Other Software

The Brain Behavior Laboratory makes some of its software available to other researchers in order to promote the advancement of brain research and to facilitate replication of results obtained here.

This software is provided under an Open Source™ license, which permits free use, modification, and redistribution provided that proper credit is given; the complete license terms can be read here.

The use of an Open Source license is an experiment on our part; we have the following reasons for believing that the experiment is worthwhile: First, we believe that software is a form of scientific knowledge and that science advances most rapidly when we can build on each other's work rather than re-implementing each other's wheels. We hope that the people who find our software useful will reciprocate by contributing bug fixes and other improvements to be folded back into our master copy for future releases. Second, we find that we write better software when we expect that dozens of people will be reading our code than when we are writing just for ourselves. Finally, we would rather spend our time doing science rather than trying to monitor and enforce a more restrictive license.
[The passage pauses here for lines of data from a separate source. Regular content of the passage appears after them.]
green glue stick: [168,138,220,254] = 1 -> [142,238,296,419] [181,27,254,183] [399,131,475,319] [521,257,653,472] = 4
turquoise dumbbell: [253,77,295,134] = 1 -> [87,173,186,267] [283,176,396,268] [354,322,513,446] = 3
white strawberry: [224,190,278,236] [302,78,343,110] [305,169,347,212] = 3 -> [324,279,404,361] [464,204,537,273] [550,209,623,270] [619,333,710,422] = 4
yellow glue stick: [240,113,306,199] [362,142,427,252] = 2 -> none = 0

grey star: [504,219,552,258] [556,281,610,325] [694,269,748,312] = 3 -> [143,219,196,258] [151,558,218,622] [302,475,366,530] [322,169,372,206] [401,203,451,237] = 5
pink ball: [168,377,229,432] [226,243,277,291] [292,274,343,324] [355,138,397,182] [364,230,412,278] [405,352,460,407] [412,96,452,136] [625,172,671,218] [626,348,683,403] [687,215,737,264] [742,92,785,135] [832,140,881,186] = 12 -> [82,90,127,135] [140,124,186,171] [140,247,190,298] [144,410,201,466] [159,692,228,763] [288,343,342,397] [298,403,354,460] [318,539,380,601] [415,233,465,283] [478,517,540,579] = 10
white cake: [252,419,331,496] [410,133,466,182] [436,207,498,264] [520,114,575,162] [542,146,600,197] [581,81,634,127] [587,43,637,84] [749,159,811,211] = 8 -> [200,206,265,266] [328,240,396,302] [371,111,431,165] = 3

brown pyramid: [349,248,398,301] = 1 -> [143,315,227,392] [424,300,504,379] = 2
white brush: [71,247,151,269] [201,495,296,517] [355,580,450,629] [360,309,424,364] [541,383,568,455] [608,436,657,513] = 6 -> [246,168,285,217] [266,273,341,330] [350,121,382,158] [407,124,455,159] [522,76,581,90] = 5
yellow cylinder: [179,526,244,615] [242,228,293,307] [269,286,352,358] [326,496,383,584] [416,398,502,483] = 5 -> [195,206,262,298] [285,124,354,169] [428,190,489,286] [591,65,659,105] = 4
These packages are currently maintained by Paul Hughett at hughett@bbl.med.upenn.edu, who will be happy to receive bug reports, and even happier to receive bug fixes or other improvements. The NRIA and segm packages are considered obsolete and are no longer being actively maintained; BBLimage will eventually include more flexible replacements for these programs.

BBL's flagship product is PyVox (formerly known as BBLimage), a collection of image processing tools for registering MR images, extracting the brain volume, and segmenting it into CSF and gray and white matter. See its homepage for more details.

The loc program counts lines of code in multiple source files and directories, with heuristic rules to determine the language in which each source file is written. The program currently supports C, C++, Perl, Python, and scripts.

loc-1.0.1.src.tgz (2001/09/05, 8 KB)

The segm package includes the adaptive K-means segmentation algorithms developed by Michelle Yan. These have been very useful at BBL for our specific imaging protocols but have not proven adaptable to other protocols.

segm-0.90.src.tgz (2000/10/06, 600 KB)

NRIA is an XView-based interactive image analysis program developed and used at BBL and which runs under Solaris 2.5 through 2.7. Unfortunately, it is unsupported, undocumented, and not recommended except to those few people who have learned how to use it while in residence at BBL. We include it here primarily for former BBL students who have taken it with them and want to have the latest version.